Est-ce vraiment exact ?

Heureusement, la réalité s’avère moins sensationnelle. Il est donc temps d’apporter un peu de nuance et de mettre l’accent sur les ajustements que cette nouvelle situation requiert dans l’organisation et l’exercice d’un mandat d’administrateur.

Le nouvel article 6:3 C. civ. stipule que les règles en matière de responsabilité extracontractuelle pourront également et de la même manière s’appliquer aux actes de « l’agent d’exécution » ou de « l’auxiliaire » d’une société ou association, dans le cadre d’une relation contractuelle entre cette société ou association et un tiers.

Ce n’est que s’il existe un tel rapport triangulaire contractuel qu’une partie contractante lésée aura le choix entre s’adresser soit à la société, soit à l’« agent d’exécution-auxiliaire » de cette société, soit aux deux parties.

L’existence de cette relation triangulaire constitue donc le fondement de cette responsabilité externe à l’égard d’une tierce partie contractuelle de la société-association.

Calme

Je plaide pour le calme, car il ne faut pas non plus exagérer ces « nouvelles » dispositions.

Trois conditions doivent en effet être réunies pour pouvoir parler de responsabilité et ces conditions ne se produiront de toute façon que rarement dans les situations administratives courantes.
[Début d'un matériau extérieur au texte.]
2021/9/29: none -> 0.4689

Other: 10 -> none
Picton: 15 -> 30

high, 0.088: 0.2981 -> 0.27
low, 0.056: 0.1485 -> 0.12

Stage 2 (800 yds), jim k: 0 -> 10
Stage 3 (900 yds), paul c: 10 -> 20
Examinons les conditions à l’aide d’un exemple. Les parties A et B concluent un contrat d’entreprise pour des travaux de peinture. Les travaux sont exécutés par C, qui est administrateur de la société B. Lors de l’exécution, C cause des dommages au bâtiment de A en faisant preuve de négligence.

Tout d’abord, il faut pouvoir prouver que l’agent d’exécution a commis un acte délictuel. Une faute contractuelle de l’entreprise n’est pas, par définition, un acte délictuel. Dans ce cas, C a fait preuve de négligence.
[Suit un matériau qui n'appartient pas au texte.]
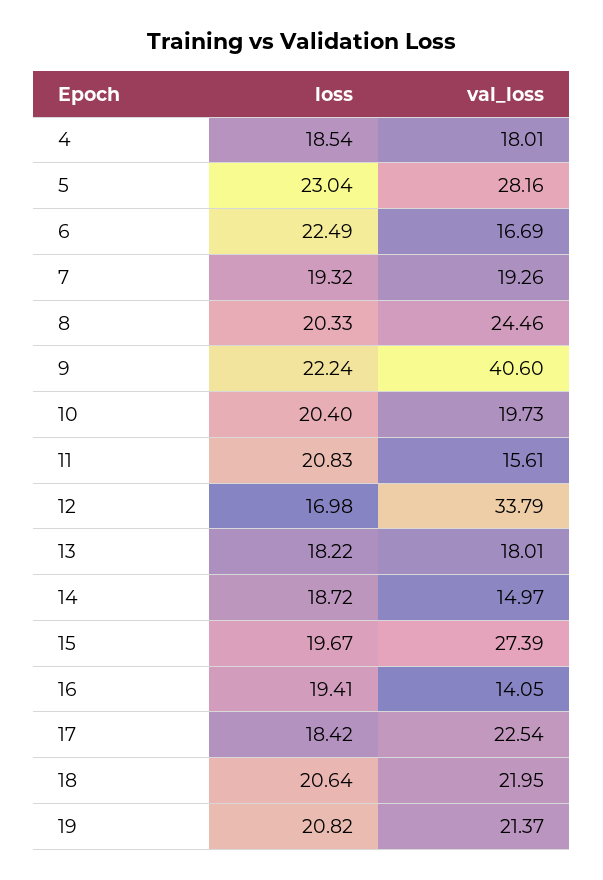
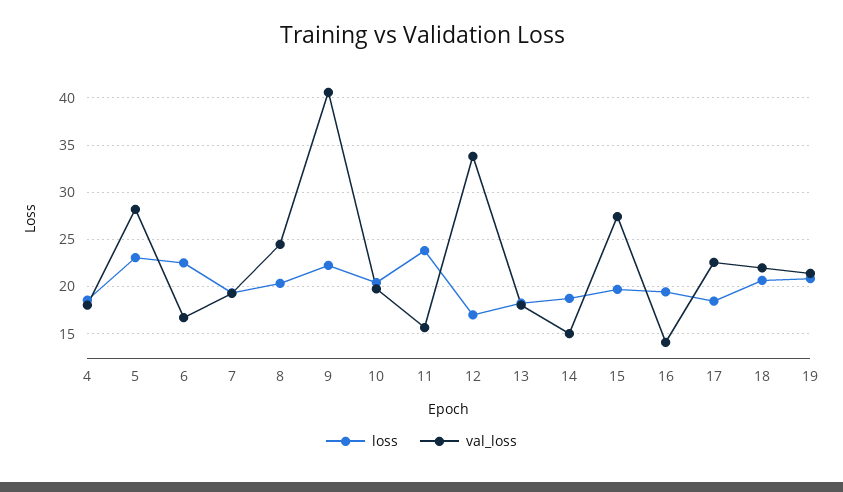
loss, 11: 20.83 -> 24

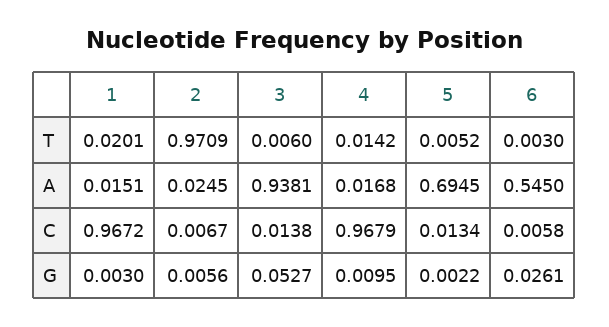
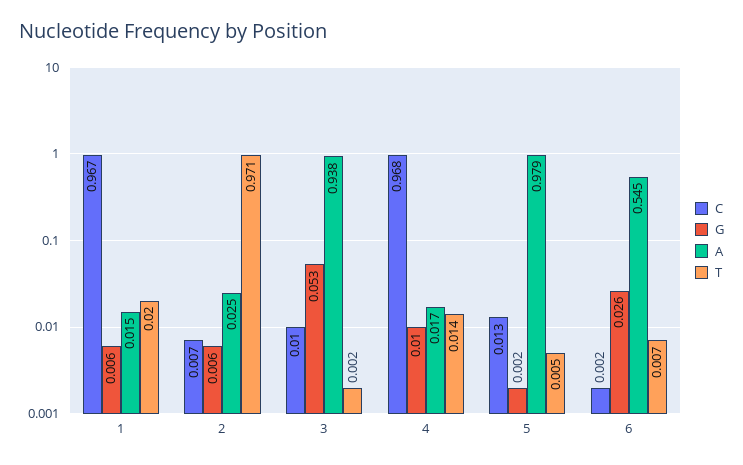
T, 3: 0.006 -> 0.002
T, 6: 0.003 -> 0.007
A, 5: 0.6945 -> 0.979
C, 3: 0.0138 -> 0.01
C, 6: 0.0058 -> 0.002
G, 1: 0.003 -> 0.006

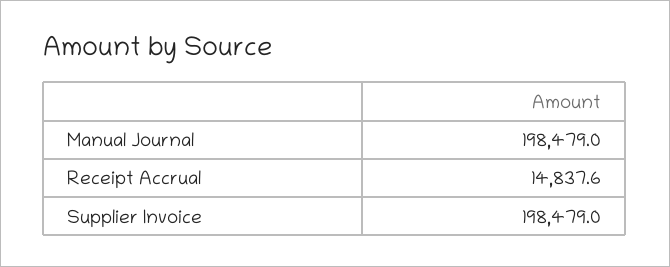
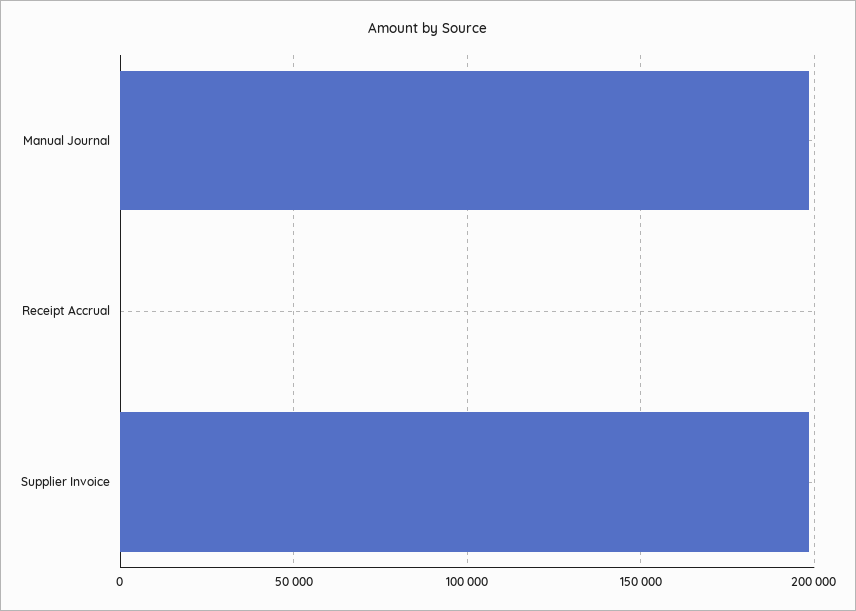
Receipt Accrual: 14837.6 -> 0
Deuxièmement, l’administrateur, ici C, doit intervenir en tant qu’« agent d’exécution » et donc exécuter des obligations contractuelles au nom de l’entreprise.

Troisièmement, il doit y avoir des dommages.
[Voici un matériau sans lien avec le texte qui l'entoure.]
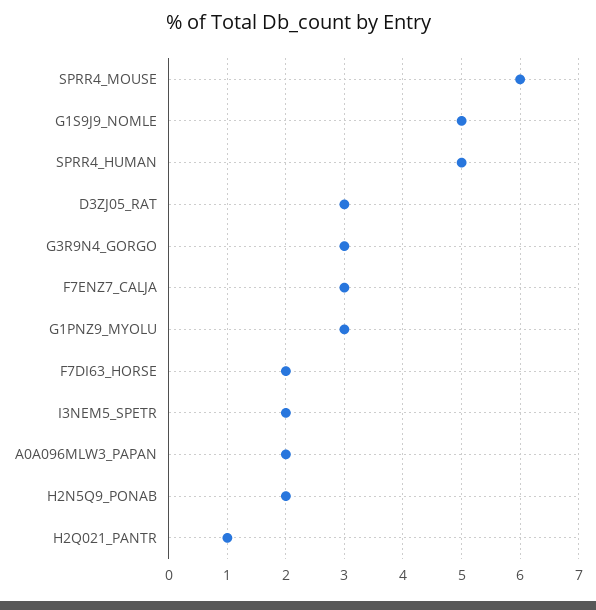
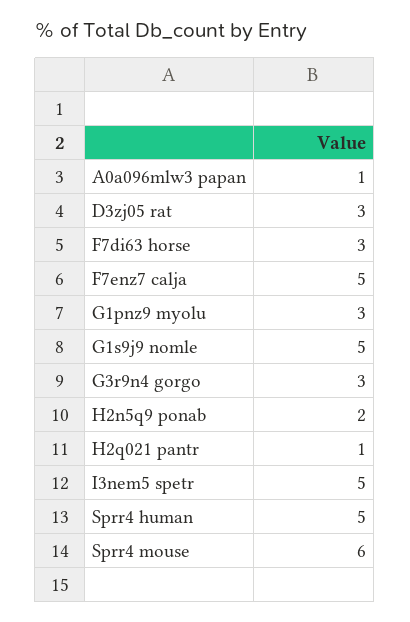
F7ENZ7_CALJA: 3 -> 5
F7DI63_HORSE: 2 -> 3
I3NEM5_SPETR: 2 -> 5
A0A096MLW3_PAPAN: 2 -> 1

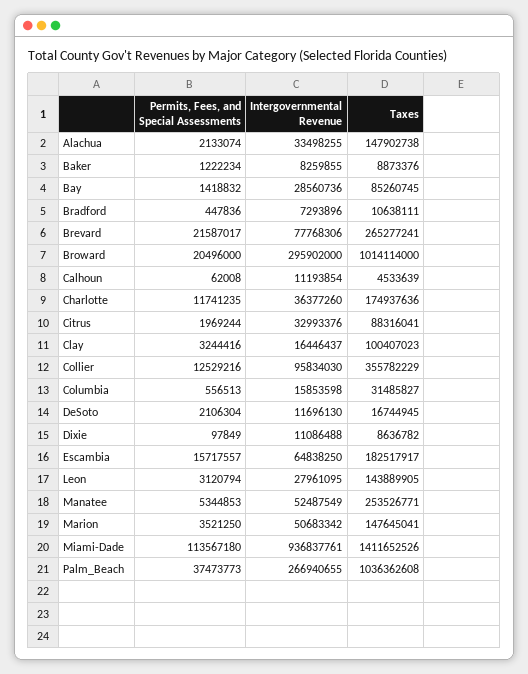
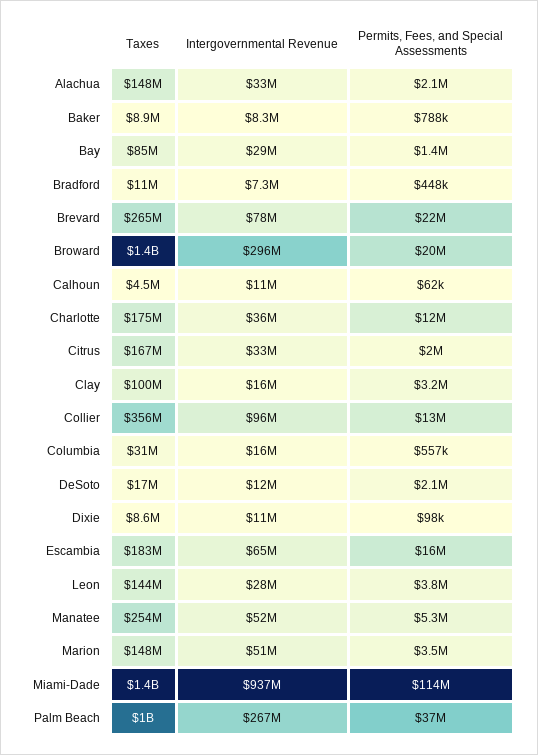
Permits, Fees, and Special Assessments, Baker: 1222234 -> 788000
Taxes, Broward: 1014114000 -> 1400000000
Taxes, Citrus: 88316041 -> 167000000
Permits, Fees, and Special Assessments, Leon: 3120794 -> 3800000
Il n’y a donc pas lieu d’exagérer l’impact des nouvelles dispositions pour les administrateurs, même si elles seront invoquées dans des cas spécifiques.

La plupart des réclamations seront vraisemblablement formulées sur base d’actes exécutifs et opérationnels, en cas de faillite de la société-association gérée. Car si la société est en mesure de payer, il n’y a aucune raison de s’adresser aux administrateurs. Ce n’est que lorsque la contrepartie principale ne pourra plus payer qu’on commencera à s’en prendre aux administrateurs. Les administrateurs des structures présentant un risque de discontinuité doivent donc être doublement attentifs. Un administrateur normal, raisonnable et prudent limitera également au maximum ce nouveau risque.

Que faire en tant qu’administrateur ?

Ce n’est que le début, et il ne sera pas possible d’obtenir immédiatement une certitude suffisante quant à la jurisprudence fondée sur la nouvelle disposition. Néanmoins, il est préférable que les administrateurs prennent des mesures proactives pour se protéger contre les potentielles réclamations futures qui pourraient être introduites contre eux.

Un bon administrateur voudra éviter de servir de chair à canon, même si c’est pour alimenter des débats juridiques intéressants.

Même s’il n’y a pas de raison de paniquer, le message est clair : il est préférable d’agir maintenant et de prendre des précautions. Prévoyez les clauses contractuelles nécessaires, y compris dans les contrats en cours si possible. Vérifiez attentivement les polices d’assurance. Vos actes en tant qu’« agent d’exécution – auxiliaire » sont-ils couverts ?

Si nécessaire, apportez plus de clarté dans la gouvernance de société-association. Procédez à une distinction claire des fonctions exécutives et non exécutives en tant qu’administrateur par rapport à celles d’un prestataire de services indépendant et étendez cette distinction à la formulation des contrats et des procès-verbaux des décisions prises par les organes administratifs.

Sandra Gobert est CEO de l’institut des administrateurs Guberna et partenaire chez Andersen en Belgique.